Of course, reason 1) and reason 3) often go hand in hand. Player gets lazy, player doesn't keep in good shape, player pulls a lot of hammies.

I think the answer to "What the Hell Happened To [Insert Once-Famous Athlete]..." is often injury. Maybe we the sporting fan public know about it, maybe we don't. Unless it's a dramatic injury -- a broken bone, an elbow ligament that turns to hamburger -- we think, Rub some dirt on it and get back out there. In fact, that's what players often do. (See Giambi, above.) But it takes its toll.

I don't mean to play the "I play baseball" card, but having played in high school when I thought I was immortal; then taking my 20s off; then getting back to the game in my 30s, I sympathize a lot more with players who do it every single day. I'm in pretty damn good shape, and to play a doubleheader is a bitch. By the middle of the second game, the bat slows down, the knees ache in the outfield, the back really stiffens up.

It's often not the dramatic injury, the blown-out elbow that never recovers, but the little nagging ones that add up and make a guy look old and in the way. Makes you truly respect guys like Ellis Burks, who busted ass for years without any cartilage in his knees. Vat a mensch!

Whatever happened to Ben Grieve could be that Ben Grieve's body simply wasn't meant to play 15 years of professional baseball, day in, day out, at the highest performance level.

» **What needs to be done**
Name every baseball player mentioned in the passage on athletes' injuries.

» **Excerpted data**
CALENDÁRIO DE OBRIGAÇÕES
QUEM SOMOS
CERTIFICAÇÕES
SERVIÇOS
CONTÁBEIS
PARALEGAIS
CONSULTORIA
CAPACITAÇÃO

» **Answer section**
Giambi, Ellis Burks, Ben Grieve